Since their invention and introduction to the public in the late 1970s, pregnancy tests have helped countless women find out whether or not they were expecting. These tests have remarkable accuracy rates, with many brands giving results that are 99 percent accurate. However, the reliability of these tests centers in part on how well women use them and how well they can interpret their own results. Before they take a test, they may do well to learn some important pregnancy test tips first.
One of the most important tips involves using the test at the right time of the month. Some women, especially those who are very eager to become mothers and those who have never before been pregnant, test too soon and get results that are many times inaccurate. They may actually be pregnant; however, because they tested too early their test was unable to detect any hCG hormone, which is created by the growing baby’s placenta. The hormone hCG starts to become traceable about 11 days after conception has occurred. If a woman tests before the 11 days have passed since she conceived, she will more than likely get a false negative result.
Another important tip when taking a test involves using it during the optimal time of day. Most brands recommend that women take their tests first thing in the morning when their urine will contain the most concentrated levels of hCG. If they test later in the day, their urine could become diluted with water, caffeine, medications, and other inhibitors that could mask the presence of hCG.

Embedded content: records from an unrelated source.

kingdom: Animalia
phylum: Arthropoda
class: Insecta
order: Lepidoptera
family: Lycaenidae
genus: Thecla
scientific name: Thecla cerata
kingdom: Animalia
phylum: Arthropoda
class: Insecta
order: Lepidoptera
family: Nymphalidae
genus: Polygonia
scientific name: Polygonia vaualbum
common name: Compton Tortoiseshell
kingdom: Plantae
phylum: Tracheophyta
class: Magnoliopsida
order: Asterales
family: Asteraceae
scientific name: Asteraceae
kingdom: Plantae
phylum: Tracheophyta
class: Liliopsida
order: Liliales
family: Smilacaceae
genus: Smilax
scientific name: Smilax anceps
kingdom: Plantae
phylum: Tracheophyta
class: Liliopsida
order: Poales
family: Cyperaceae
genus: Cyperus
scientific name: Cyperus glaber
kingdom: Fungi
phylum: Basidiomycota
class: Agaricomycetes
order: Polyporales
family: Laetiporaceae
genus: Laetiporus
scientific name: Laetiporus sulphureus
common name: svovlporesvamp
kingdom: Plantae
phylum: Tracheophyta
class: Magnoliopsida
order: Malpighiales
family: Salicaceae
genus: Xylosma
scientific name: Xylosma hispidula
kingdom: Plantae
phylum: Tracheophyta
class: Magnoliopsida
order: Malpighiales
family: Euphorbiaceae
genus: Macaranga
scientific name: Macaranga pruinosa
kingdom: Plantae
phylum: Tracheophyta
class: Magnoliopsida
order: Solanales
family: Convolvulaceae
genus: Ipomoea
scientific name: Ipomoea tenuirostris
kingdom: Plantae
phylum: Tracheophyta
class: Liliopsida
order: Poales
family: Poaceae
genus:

Home pregnancy tests prove to be very simple to use in the privacy of a woman’s home. Despite being relatively self-explanatory, some women may benefit by understanding what could compromise their results. For example, most brands of tests come with instructions that warn women to wash their hands prior to using. Even so, many women skip this step because they believe that their hands are clean and do not contain contaminants that could jeopardize the reliability of their results. However, even something as seemingly harmless as sweat or hand lotion could contaminate the test window and cause the strip to malfunction. Rather than risk any malfunction at all, women would do well to wash their hands prior to taking the test.
Another step that they are advised to take involves making sure no urine splashes on the test window while they are taking the test. While the indicator window will show the final result of the test, it can malfunction if urine comes direct contact with it. Rather, the urine must travel up the test strip until it reaches the window. This gradual process allows the strip to detect hCG accurately. To prevent splashing, many tests are now made with splash guards.
Finally, women who use home pregnancy tests are advised to give their tests time to work. They should avoid the rush to interpret the results before a full three or four minutes have passed. Rushing to read the results can cause women to believe that they are not pregnant when in fact they are.
First Response is heralded as one of the best brands of pregnancy tests on the market. Women love this brand because it allows them to test early and know before they miss a period whether or not they are pregnant. As innovative and reliable as it is, however, it can be compromised if women fail to understand how to take it properly. Before they use a First Response test, they should learn what actions of theirs could cause a false result.
One of the primary reasons that women think their First Response test failed them centers on their own miscalculations. They may know the first day of their last period. However, they cannot know with any reliable degree of certainty when they conceived. Most women ovulate anywhere from 10 to 17 days after the first day of their last period. A woman with a perfect 28-day cycle typically will ovulate around the 14th day after the first day of her last menses.
However, if she has intercourse a few days prior or after the 14th day, she could conceive at anytime during the mid-point of her cycle. If she tests before she misses her period, she could end up testing too soon for the test to detect any hCG. As such, she may fare better to use her First Response test within a few days of her period’s schedule start or even as soon as the first day that she misses her period.
Like First Response, Clearblue is another brand that has garnered high favor with women for its reliability and ease of use. As with First Response, however, it is possible to jeopardize the results of this brand if the test is not taken as directed. Despite the test saying that women can test prior to missing their periods, women should understand that a positive result prior to missing their period does not mean that the test can determine whether or not a pregnancy is viable. Many women are disappointed and believe their test failed when they start what they believe is a late period.
However, their late period could in fact be a miscarriage. Up to 25 percent of all pregnancies end in miscarriage, in fact. If they take a Clearblue pregnancy test and get a positive result, it is possible that they miscarried when they start what they think is a period a few days or weeks later. This fact is one risk that women take when they test prior to missing a period.
While reliable brands like Clearblue can help women know if they are pregnant, the over-the-counter test should not take the place of early obstetrical care. After getting a positive result, a woman should make an appointment with her obstetrician for further testing and to begin her prenatal care for the next nine months.